HighBrook's three sites in Fairfax County, however, benefit from by-right zoning for data center development. This designation eliminates a significant layer of uncertainty and potential delays, streamlining the path from acquisition to operation. By targeting infill industrial properties, the firm avoids the contentious process of rezoning agricultural or residential-adjacent land, a common flashpoint for community opposition.
This combination of secured power and favorable zoning demonstrates a deep, on-the-ground understanding of the local market, cultivated through the firm's prior industrial real estate investments in the region. While this is HighBrook's first dedicated data center fund, its portfolio already included industrial properties with "optionality for data center conversion," indicating this strategic pivot has been in the works for some time. The accelerated timeframe in which the fund was raised, attracting a mix of endowments, pensions, and family offices, highlights strong investor belief in this targeted, execution-focused strategy.

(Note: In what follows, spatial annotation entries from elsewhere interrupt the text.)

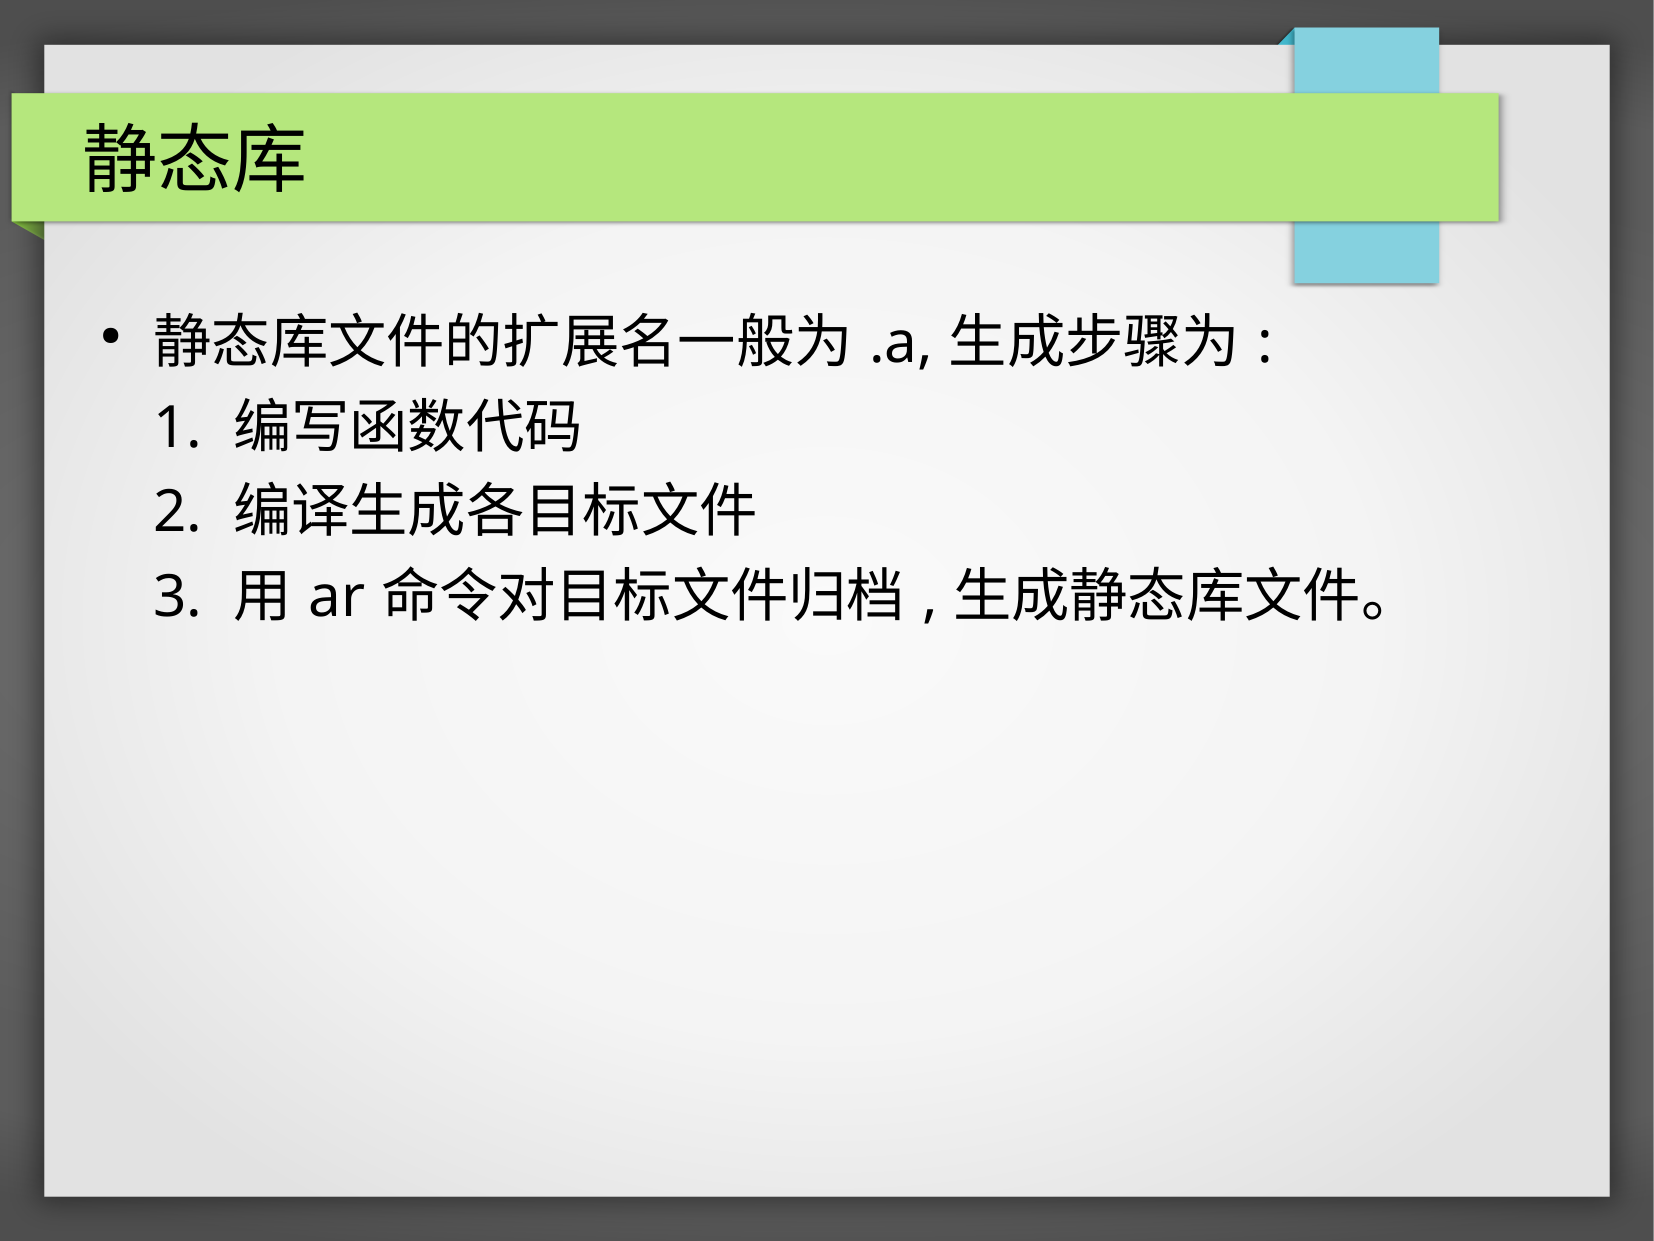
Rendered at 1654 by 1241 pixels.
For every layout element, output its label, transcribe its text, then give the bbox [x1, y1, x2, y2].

picture [0, 0, 1654, 1241]
title 静态库 [82, 94, 1264, 213]
list 静态库文件的扩展名一般为.a,生成步骤为: 1. 编写函数代码 2. 编译生成各目标文件 3. 用ar命令对目标文件归档,生成静态库文件。 [82, 295, 1571, 1015]
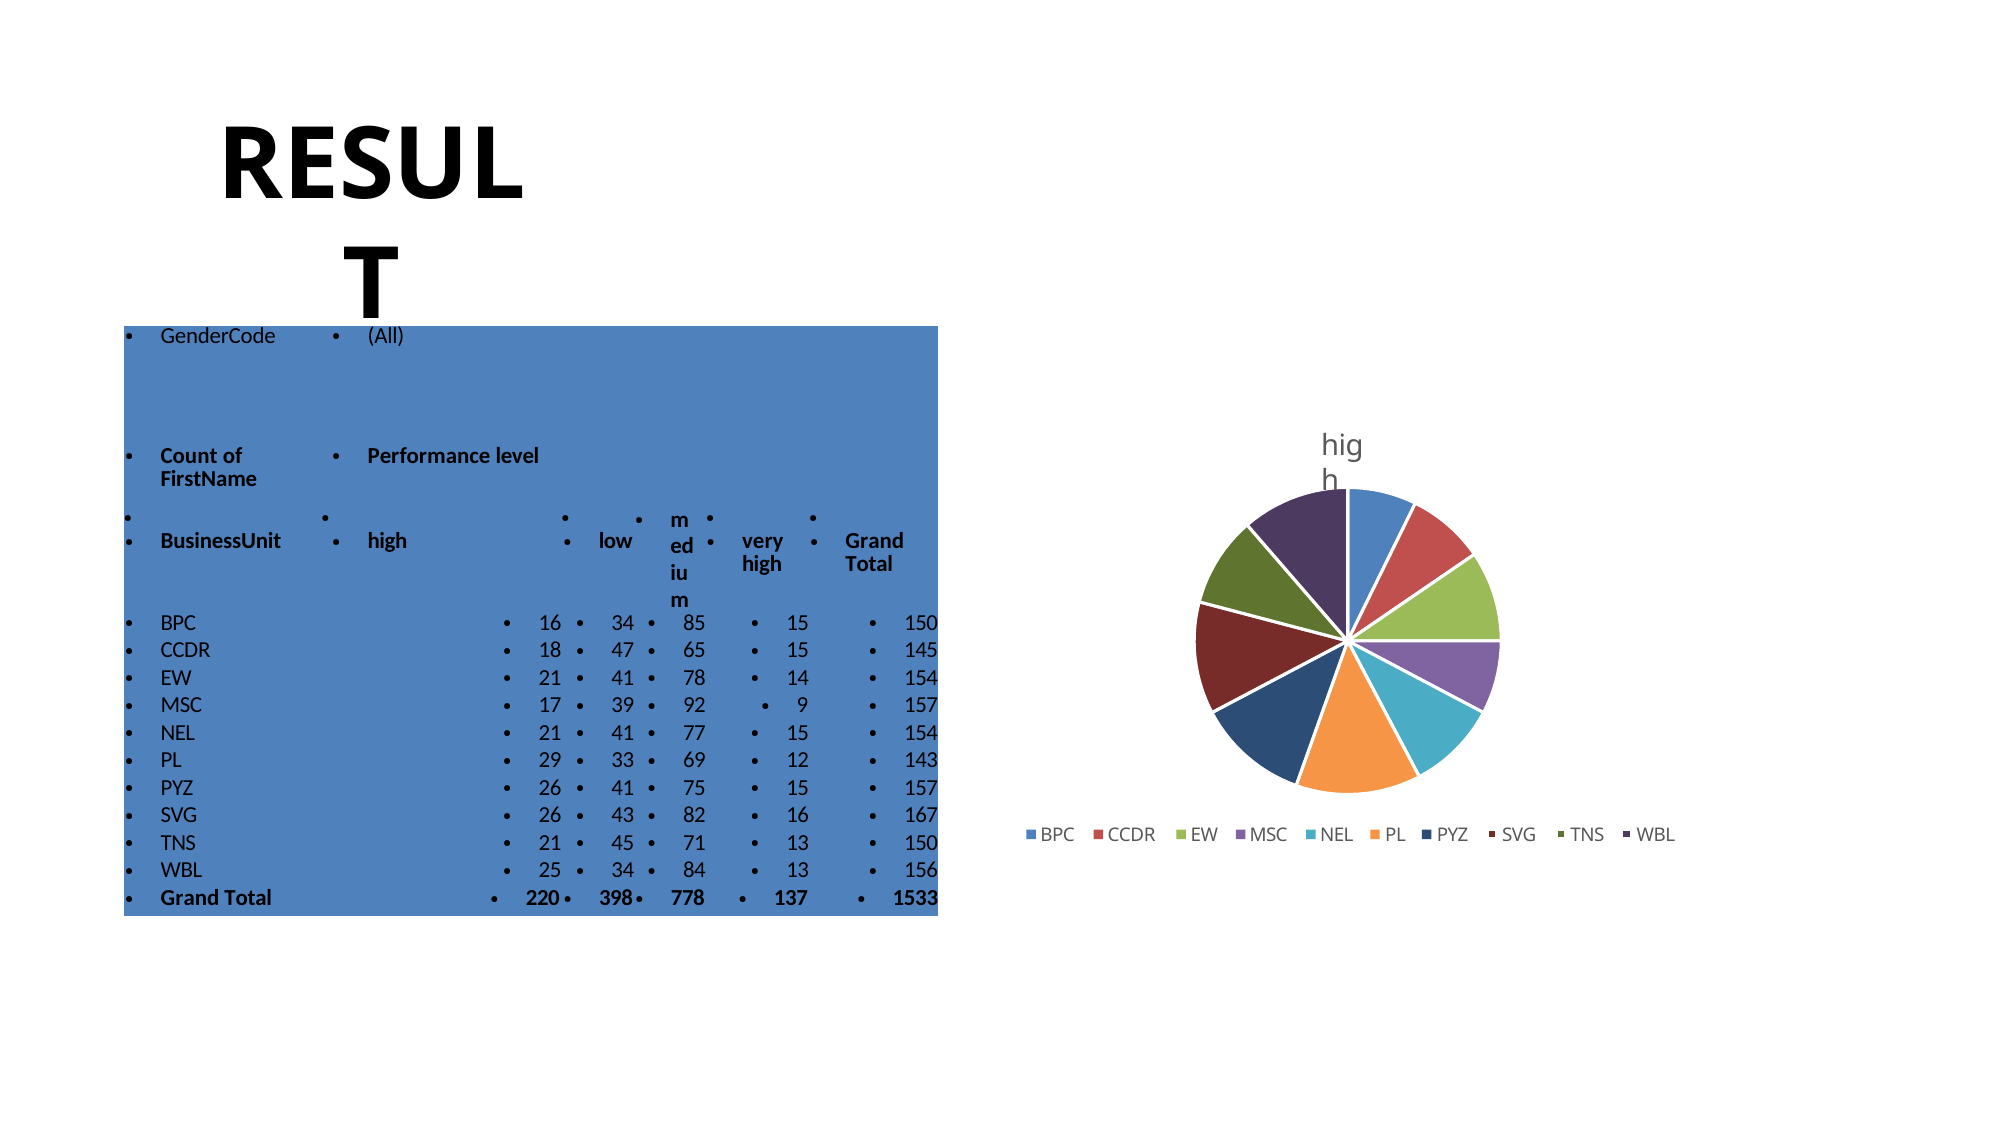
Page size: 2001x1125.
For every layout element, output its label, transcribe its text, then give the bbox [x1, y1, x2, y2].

table_cell 69 [634, 751, 706, 778]
table_cell 15 [706, 723, 809, 751]
table_cell 84 [634, 861, 706, 888]
table_cell [706, 446, 809, 506]
table_cell Count of FirstName [124, 446, 321, 506]
text_box [1251, 490, 1346, 635]
table_cell 778 [634, 888, 706, 916]
table_cell 34 [561, 613, 634, 641]
table_cell [634, 386, 706, 446]
table_cell 21 [321, 668, 561, 696]
table_cell 92 [634, 696, 706, 723]
table_cell 9 [706, 696, 809, 723]
table_cell 15 [706, 613, 809, 641]
table_cell 156 [809, 861, 938, 888]
table_cell NEL [124, 723, 321, 751]
table_cell high [321, 506, 561, 613]
text_box [1354, 647, 1480, 774]
table_cell TNS [124, 833, 321, 861]
table_header [706, 326, 809, 386]
table_cell 45 [561, 833, 634, 861]
table_cell 77 [634, 723, 706, 751]
table_cell MSC [124, 696, 321, 723]
table_cell 1533 [809, 888, 938, 916]
table_cell BusinessUnit [124, 506, 321, 613]
table_cell 25 [321, 861, 561, 888]
table_cell mediu m [634, 506, 706, 613]
table_cell 15 [706, 641, 809, 668]
table_cell 154 [809, 668, 938, 696]
table_cell [809, 386, 938, 446]
table_cell 18 [321, 641, 561, 668]
table_cell 41 [561, 668, 634, 696]
table_cell 398 [561, 888, 634, 916]
table_cell 143 [809, 751, 938, 778]
table_cell 16 [321, 613, 561, 641]
title RESULT [215, 96, 574, 222]
table_cell 167 [809, 806, 938, 833]
table_cell 47 [561, 641, 634, 668]
table_cell 21 [321, 833, 561, 861]
table_cell 65 [634, 641, 706, 668]
table_cell 16 [706, 806, 809, 833]
table_cell low [561, 506, 634, 613]
table_cell [124, 386, 321, 446]
table_cell 145 [809, 641, 938, 668]
table_cell very high [706, 506, 809, 613]
table_header GenderCode [124, 326, 321, 386]
table_cell 29 [321, 751, 561, 778]
table_cell 150 [809, 833, 938, 861]
table_cell 39 [561, 696, 634, 723]
table_cell Grand Total [809, 506, 938, 613]
table_cell 41 [561, 723, 634, 751]
table_cell 17 [321, 696, 561, 723]
table_cell 82 [634, 806, 706, 833]
table_cell [561, 386, 634, 446]
table_cell 12 [706, 751, 809, 778]
table_cell 13 [706, 833, 809, 861]
table_cell [809, 446, 938, 506]
table_cell PL [124, 751, 321, 778]
table_cell 85 [634, 613, 706, 641]
text_box [1355, 558, 1499, 639]
table_cell 154 [809, 723, 938, 751]
table_cell SVG [124, 806, 321, 833]
table_cell PYZ [124, 778, 321, 806]
text_box BPC CCDR EW MSC NEL PL PYZ SVG TNS WBL [1038, 820, 1680, 848]
table_header [809, 326, 938, 386]
table_cell [321, 386, 561, 446]
table_cell 26 [321, 778, 561, 806]
text_box [1299, 647, 1416, 792]
table_cell 157 [809, 778, 938, 806]
table_cell 13 [706, 861, 809, 888]
text_box [1202, 528, 1341, 637]
text_box high [1319, 424, 1379, 465]
text_box [1215, 646, 1343, 783]
table_cell [706, 386, 809, 446]
table_cell [561, 446, 634, 506]
table_cell 150 [809, 613, 938, 641]
table_cell 21 [321, 723, 561, 751]
table_cell [634, 446, 706, 506]
table_cell 43 [561, 806, 634, 833]
table_header (All) [321, 326, 561, 386]
text_box [1026, 829, 1036, 840]
table_cell 220 [321, 888, 561, 916]
text_box [1350, 490, 1412, 630]
table_header [561, 326, 634, 386]
text_box [1357, 643, 1499, 710]
table_cell EW [124, 668, 321, 696]
table_cell 71 [634, 833, 706, 861]
table_cell 15 [706, 778, 809, 806]
table_cell Performance level [321, 446, 561, 506]
table_cell 137 [706, 888, 809, 916]
table_cell CCDR [124, 641, 321, 668]
table_cell 26 [321, 806, 561, 833]
table_cell 75 [634, 778, 706, 806]
table_cell 78 [634, 668, 706, 696]
text_box [1354, 506, 1471, 634]
table_cell Grand Total [124, 888, 321, 916]
table_cell WBL [124, 861, 321, 888]
table_cell 157 [809, 696, 938, 723]
table_cell 14 [706, 668, 809, 696]
table_cell 33 [561, 751, 634, 778]
table_cell 41 [561, 778, 634, 806]
table_header [634, 326, 706, 386]
text_box [1196, 605, 1341, 709]
table_cell 34 [561, 861, 634, 888]
table_cell BPC [124, 613, 321, 641]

Private Equity's Digital Gold Rush
HighBrook's new fund is a prominent example of a broader trend: the pivot of sophisticated real estate investors toward digital infrastructure. As the global economy becomes increasingly digitized, the physical assets that underpin the internet—data centers, fiber networks, and cell towers—are being recognized as a critical, high-growth asset class.
For private equity firms like HighBrook, which has historically focused on a range of property types across the US and Europe, a dedicated data center fund represents a strategic specialization. It’s a bet on powerful, long-term market tailwinds. The global data center market, valued at nearly half a trillion dollars today, is projected to surge past $1.1 trillion by 2035, fueled by the relentless growth of cloud computing and the explosive computational demands of AI.
The vacancy rate in primary U.S. data center markets has plummeted to record lows, with Northern Virginia seeing over 1,100 MW of capacity absorbed in 2025 alone. This supply-demand imbalance creates a compelling opportunity for well-capitalized firms that can deliver scalable solutions.
HighBrook’s move from a generalist real estate investor to a specialized digital infrastructure developer via its Centra platform reflects an evolution in private equity. The firm is not just buying and selling buildings; it is developing and operating the essential infrastructure of the 21st-century economy. By tackling the two biggest challenges in the industry—power and permits—head-on, HighBrook has positioned its inaugural data center fund to capitalize on a market defined by insatiable demand and constrained supply.